Monday, 4 May 2026

SEAGRASS, SASS AND SIRENIA

Meet one of the ocean’s more charming lawnmowers — the dugong — an endearing aquatic vacuum with a taste for seagrass and a lineage that runs far deeper than its gentle gaze might suggest.

Like their rounder, paddle-tailed cousins, the manatees, dugongs belong to the order Sirenia — a small but storied group of marine mammals that made the rather bold decision to abandon land for a life at sea. 

They are the last whisper of a once more diverse clan that included the enormous Steller’s sea cow, Hydrodamalis gigas, a North Pacific giant hunted to extinction in the 18th century with disheartening efficiency.

Now, if you’re ever sizing one up in the shallows, there’s a tidy little trick to telling them apart. 

Dugongs sport elegant, whale-like fluked tails with pointed tips, built for steady cruising. Manatees, by contrast, carry broad, paddle-shaped tails — think beaver, but supersized and decidedly less industrious on land.

Dugongs glide through warm coastal waters of northern Australia and across the Indian and Pacific Oceans, favouring sheltered bays, lagoons, and estuaries where seagrass meadows flourish. 

Their bodies are beautifully fusiform — streamlined, torpedo-shaped — lacking both dorsal fins and hind limbs, a design tuned for efficient, unhurried grazing. 

Watching them feed is rather like observing a very polite underwater gardener. They uproot entire seagrass plants, roots and all, leaving tidy feeding trails etched into the seabed.
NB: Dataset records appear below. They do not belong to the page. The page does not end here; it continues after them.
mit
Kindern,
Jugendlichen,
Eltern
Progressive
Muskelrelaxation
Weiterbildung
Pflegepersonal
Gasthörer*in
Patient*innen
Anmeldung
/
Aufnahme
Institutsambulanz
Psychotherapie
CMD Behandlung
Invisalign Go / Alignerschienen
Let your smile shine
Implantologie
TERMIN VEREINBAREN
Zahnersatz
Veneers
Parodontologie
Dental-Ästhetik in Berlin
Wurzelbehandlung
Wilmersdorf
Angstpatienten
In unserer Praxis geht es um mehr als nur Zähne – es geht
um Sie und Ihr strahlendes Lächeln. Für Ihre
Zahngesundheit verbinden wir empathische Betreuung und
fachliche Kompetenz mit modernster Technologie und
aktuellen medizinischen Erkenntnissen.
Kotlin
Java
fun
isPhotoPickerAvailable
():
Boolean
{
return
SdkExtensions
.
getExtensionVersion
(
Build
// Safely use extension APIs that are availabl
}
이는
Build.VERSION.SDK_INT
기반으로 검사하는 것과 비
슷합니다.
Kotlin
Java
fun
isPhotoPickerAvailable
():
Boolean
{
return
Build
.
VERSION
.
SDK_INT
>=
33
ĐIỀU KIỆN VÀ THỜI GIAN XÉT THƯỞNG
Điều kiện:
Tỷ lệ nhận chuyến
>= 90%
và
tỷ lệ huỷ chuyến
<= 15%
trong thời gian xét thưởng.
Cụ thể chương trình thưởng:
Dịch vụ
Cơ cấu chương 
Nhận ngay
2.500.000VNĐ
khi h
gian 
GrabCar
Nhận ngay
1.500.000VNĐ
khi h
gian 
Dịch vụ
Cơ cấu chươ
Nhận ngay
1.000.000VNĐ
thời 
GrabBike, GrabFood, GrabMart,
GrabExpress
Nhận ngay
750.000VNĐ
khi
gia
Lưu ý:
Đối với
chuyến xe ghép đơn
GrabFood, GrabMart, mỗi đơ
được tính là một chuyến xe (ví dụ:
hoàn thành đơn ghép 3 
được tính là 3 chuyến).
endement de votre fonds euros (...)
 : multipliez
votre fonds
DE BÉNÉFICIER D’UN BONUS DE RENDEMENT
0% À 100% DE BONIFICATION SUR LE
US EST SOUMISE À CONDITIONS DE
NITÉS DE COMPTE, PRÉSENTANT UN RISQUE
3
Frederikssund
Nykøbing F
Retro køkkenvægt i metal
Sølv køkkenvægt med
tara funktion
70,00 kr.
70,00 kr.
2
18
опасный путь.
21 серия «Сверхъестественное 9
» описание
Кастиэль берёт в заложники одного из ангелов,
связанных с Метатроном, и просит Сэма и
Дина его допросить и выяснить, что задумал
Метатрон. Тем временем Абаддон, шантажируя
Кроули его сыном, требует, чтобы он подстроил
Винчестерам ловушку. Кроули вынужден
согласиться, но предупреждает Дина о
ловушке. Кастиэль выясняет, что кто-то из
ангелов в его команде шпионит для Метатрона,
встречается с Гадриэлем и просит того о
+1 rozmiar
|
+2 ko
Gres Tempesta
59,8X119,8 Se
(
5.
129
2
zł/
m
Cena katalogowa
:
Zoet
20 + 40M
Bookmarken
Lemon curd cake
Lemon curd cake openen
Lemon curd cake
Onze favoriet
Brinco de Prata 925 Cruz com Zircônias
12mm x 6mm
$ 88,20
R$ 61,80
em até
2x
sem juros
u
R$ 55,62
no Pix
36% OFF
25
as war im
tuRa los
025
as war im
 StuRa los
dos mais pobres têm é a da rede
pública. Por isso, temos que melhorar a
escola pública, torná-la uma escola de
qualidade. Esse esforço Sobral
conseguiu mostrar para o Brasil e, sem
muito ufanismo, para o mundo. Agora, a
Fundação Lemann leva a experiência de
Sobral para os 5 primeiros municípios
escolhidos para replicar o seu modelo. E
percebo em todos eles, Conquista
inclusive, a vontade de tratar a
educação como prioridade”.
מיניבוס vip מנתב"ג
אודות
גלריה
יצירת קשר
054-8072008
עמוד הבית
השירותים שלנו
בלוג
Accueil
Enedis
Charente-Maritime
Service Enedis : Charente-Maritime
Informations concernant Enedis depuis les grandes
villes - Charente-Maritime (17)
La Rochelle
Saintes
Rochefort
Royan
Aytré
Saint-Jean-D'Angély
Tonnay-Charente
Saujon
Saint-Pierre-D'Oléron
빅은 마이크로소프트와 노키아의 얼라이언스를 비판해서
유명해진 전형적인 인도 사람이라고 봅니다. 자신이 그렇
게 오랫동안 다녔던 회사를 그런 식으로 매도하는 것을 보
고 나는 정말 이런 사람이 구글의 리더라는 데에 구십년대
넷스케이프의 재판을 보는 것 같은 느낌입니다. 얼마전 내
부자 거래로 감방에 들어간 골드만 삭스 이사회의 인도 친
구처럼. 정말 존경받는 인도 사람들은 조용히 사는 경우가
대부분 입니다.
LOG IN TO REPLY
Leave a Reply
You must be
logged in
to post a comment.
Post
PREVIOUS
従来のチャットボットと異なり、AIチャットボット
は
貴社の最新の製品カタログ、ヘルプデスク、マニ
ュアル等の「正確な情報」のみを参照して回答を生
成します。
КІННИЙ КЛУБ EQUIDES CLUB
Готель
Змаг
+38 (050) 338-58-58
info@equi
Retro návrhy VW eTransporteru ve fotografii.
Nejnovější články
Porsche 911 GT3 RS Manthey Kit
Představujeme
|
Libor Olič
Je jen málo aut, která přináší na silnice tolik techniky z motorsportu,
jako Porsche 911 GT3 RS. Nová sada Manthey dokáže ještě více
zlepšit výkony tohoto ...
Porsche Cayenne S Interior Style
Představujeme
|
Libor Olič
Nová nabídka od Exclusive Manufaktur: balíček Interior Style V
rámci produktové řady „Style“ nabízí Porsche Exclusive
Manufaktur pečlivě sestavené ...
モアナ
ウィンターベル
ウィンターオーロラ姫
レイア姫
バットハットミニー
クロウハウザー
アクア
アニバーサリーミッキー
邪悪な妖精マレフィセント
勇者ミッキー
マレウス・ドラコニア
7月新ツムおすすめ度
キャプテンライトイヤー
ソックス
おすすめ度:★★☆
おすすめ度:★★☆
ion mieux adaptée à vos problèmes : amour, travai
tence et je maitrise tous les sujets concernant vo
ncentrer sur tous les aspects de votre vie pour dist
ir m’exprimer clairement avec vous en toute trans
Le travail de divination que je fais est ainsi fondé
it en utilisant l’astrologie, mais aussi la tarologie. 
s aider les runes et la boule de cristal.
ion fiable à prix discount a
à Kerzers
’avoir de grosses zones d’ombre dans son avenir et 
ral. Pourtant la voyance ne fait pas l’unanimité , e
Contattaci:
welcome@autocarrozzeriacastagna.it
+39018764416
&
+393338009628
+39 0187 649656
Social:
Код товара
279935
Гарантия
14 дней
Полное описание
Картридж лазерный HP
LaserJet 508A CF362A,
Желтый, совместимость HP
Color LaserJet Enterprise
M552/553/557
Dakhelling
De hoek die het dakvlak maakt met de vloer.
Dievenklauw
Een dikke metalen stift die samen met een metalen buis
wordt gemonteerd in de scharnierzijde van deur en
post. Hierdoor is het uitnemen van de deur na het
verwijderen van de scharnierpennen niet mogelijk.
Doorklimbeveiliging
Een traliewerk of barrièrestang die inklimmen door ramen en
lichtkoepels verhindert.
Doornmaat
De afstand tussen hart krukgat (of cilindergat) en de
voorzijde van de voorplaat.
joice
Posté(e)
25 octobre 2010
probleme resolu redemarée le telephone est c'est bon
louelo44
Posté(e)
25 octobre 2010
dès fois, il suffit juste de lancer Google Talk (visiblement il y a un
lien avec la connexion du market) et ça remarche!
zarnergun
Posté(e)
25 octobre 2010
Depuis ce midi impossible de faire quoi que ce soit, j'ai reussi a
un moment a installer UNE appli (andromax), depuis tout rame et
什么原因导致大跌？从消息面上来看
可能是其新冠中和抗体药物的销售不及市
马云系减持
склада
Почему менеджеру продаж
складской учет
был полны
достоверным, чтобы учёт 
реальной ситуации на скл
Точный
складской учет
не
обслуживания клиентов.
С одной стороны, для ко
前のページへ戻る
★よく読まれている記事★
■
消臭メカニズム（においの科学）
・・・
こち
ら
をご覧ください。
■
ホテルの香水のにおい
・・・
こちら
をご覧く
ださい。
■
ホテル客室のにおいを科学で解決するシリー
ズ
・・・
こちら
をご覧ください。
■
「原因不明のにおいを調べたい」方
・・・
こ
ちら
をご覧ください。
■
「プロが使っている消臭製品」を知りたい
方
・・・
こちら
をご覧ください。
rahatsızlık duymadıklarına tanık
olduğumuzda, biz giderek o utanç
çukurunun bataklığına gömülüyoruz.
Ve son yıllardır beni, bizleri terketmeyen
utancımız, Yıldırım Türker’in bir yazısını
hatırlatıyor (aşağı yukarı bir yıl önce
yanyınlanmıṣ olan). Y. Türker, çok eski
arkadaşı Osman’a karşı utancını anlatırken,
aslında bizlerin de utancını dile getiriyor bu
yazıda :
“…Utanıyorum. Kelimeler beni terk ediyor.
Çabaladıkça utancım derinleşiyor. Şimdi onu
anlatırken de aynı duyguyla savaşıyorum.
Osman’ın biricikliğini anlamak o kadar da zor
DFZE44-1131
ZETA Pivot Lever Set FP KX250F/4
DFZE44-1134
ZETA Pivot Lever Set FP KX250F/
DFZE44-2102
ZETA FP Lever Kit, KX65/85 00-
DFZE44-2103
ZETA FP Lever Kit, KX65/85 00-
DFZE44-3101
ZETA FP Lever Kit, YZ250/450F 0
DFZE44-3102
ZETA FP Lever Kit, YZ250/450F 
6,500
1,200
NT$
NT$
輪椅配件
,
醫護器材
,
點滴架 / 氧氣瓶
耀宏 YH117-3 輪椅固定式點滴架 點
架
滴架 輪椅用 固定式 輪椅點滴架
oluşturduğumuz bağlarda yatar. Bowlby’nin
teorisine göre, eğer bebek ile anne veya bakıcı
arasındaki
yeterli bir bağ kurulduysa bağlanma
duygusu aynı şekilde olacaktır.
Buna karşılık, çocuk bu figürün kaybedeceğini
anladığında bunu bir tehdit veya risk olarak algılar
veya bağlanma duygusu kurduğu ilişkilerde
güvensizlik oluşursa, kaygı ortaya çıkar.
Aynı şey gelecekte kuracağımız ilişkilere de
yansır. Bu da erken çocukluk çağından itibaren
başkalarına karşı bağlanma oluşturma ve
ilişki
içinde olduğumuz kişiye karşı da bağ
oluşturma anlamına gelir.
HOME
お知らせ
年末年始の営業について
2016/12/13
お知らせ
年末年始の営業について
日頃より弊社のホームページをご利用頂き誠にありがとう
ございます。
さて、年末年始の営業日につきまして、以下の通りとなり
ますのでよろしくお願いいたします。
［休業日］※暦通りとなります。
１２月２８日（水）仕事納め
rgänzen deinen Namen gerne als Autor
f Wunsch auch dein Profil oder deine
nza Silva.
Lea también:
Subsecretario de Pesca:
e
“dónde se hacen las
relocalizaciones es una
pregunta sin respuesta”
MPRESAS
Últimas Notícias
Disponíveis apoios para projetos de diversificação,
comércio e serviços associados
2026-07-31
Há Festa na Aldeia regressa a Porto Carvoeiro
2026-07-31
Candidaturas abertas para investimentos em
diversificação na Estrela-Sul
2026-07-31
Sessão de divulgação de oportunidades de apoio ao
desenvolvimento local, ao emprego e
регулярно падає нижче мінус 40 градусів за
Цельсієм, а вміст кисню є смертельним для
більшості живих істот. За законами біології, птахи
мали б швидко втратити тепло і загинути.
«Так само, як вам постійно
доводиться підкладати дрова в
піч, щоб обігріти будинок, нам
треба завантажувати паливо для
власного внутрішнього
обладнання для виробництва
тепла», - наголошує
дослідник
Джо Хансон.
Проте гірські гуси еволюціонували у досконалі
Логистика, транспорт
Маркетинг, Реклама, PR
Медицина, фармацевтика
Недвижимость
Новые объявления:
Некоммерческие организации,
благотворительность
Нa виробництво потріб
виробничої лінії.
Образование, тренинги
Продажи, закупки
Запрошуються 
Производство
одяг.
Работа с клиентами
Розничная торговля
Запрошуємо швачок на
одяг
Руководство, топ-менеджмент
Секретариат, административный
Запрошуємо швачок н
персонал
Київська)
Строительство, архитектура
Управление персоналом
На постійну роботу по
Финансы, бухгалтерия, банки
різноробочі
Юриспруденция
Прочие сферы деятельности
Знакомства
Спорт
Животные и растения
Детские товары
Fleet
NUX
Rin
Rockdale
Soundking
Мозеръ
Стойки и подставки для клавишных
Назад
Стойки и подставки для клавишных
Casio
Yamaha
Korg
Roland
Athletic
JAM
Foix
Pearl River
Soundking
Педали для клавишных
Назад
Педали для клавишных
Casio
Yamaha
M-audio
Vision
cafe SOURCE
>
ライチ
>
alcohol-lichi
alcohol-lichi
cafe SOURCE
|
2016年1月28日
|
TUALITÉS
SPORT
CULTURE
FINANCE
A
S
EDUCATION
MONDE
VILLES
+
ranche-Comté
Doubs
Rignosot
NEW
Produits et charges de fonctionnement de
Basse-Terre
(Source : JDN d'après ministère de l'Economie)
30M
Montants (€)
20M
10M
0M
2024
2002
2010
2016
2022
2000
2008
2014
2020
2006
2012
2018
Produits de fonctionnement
Seagrass is their preferred fare — low in fibre, rich in nitrogen, and delightfully easy to digest — but they are not above the occasional culinary detour. Algae, invertebrates, sea squirts, shellfish, and even the odd jellyfish have all made appearances on the menu. Opportunistic, but with standards.

Their story stretches back into deep time. The earliest sirenians appear in the Early Eocene, roughly 50 million years ago, when warm, shallow seas lapped across what is now North Africa and the Tethys Sea. 

Fossil forms such as Prorastomus from Jamaica and Pezosiren — a delightfully awkward, semi-aquatic walker — show us the transition from land-dwelling herbivores to fully marine grazers. 

By the Oligocene and Miocene, dugong relatives were widespread, leaving their bones scattered through marine sediments across the Caribbean, North and West Africa, Europe, South Asia, and Australia. Today, their fossilized ribs and dense limb bones — wonderfully heavy for ballast — turn up in ancient seagrass deposits, a quiet record of long-vanished coastal meadows.

And here’s the bit that always gives me pause — these gentle giants can live more than 70 years. Seventy years of slow drifting, grazing, and surfacing for breath. 

They are large, unhurried, and, by all appearances, somewhat ill-equipped for drama: poor eyesight, no real defensive arsenal, and an unfortunate resemblance to a floating buffet.

And yet… they endure.

Though their numbers are in decline — habitat loss, boat strikes, and human pressures taking their toll — dugongs persist in these warm, shallow seas, carrying with them a lineage that has weathered tens of millions of years of planetary change. 

Quiet, resilient, and utterly enchanting.